- Opening Delimiter -

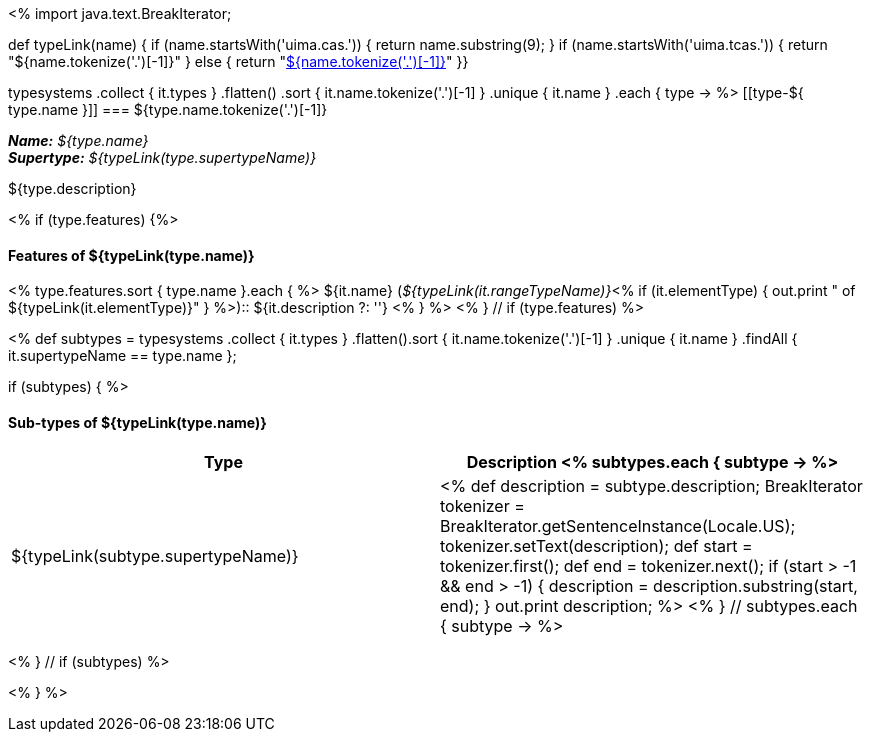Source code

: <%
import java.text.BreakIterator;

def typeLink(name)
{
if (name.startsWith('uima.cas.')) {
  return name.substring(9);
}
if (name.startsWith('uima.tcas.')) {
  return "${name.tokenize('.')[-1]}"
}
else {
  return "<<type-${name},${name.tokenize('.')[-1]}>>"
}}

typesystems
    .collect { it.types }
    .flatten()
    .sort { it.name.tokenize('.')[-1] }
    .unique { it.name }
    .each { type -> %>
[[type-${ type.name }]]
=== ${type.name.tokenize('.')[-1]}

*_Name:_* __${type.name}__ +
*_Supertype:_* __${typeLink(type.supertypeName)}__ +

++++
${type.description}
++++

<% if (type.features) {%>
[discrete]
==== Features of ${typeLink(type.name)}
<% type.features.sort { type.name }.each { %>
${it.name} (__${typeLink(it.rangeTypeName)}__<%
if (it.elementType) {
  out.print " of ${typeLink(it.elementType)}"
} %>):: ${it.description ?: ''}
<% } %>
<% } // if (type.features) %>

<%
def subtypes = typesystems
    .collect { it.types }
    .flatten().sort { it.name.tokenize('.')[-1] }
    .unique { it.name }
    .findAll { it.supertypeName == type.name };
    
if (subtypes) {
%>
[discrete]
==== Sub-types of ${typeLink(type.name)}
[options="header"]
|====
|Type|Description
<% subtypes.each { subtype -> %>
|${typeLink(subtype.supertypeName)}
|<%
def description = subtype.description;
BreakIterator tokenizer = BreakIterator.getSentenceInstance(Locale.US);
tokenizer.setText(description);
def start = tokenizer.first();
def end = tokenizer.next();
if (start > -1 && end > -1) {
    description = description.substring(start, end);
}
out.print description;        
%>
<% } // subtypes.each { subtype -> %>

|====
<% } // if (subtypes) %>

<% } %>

- Closing Delimiter -
- Opening Delimiter -

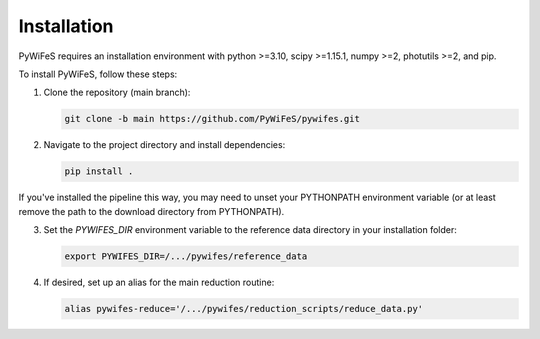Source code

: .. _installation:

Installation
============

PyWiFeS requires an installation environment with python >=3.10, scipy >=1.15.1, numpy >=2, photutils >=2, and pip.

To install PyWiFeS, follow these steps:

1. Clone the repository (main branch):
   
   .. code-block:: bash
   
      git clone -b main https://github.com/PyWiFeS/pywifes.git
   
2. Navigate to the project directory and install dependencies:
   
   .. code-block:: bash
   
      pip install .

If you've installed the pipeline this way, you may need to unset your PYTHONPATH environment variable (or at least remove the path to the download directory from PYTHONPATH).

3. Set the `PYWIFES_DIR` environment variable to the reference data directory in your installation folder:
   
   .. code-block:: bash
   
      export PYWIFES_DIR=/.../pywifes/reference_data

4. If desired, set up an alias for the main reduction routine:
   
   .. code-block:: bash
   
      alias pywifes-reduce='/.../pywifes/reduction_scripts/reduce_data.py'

- Closing Delimiter -

THE PROBLEM | From the material above, return every line that contains "BreakIterator".

EXERCISE RESPONSE |
import java.text.BreakIterator;
BreakIterator tokenizer = BreakIterator.getSentenceInstance(Locale.US);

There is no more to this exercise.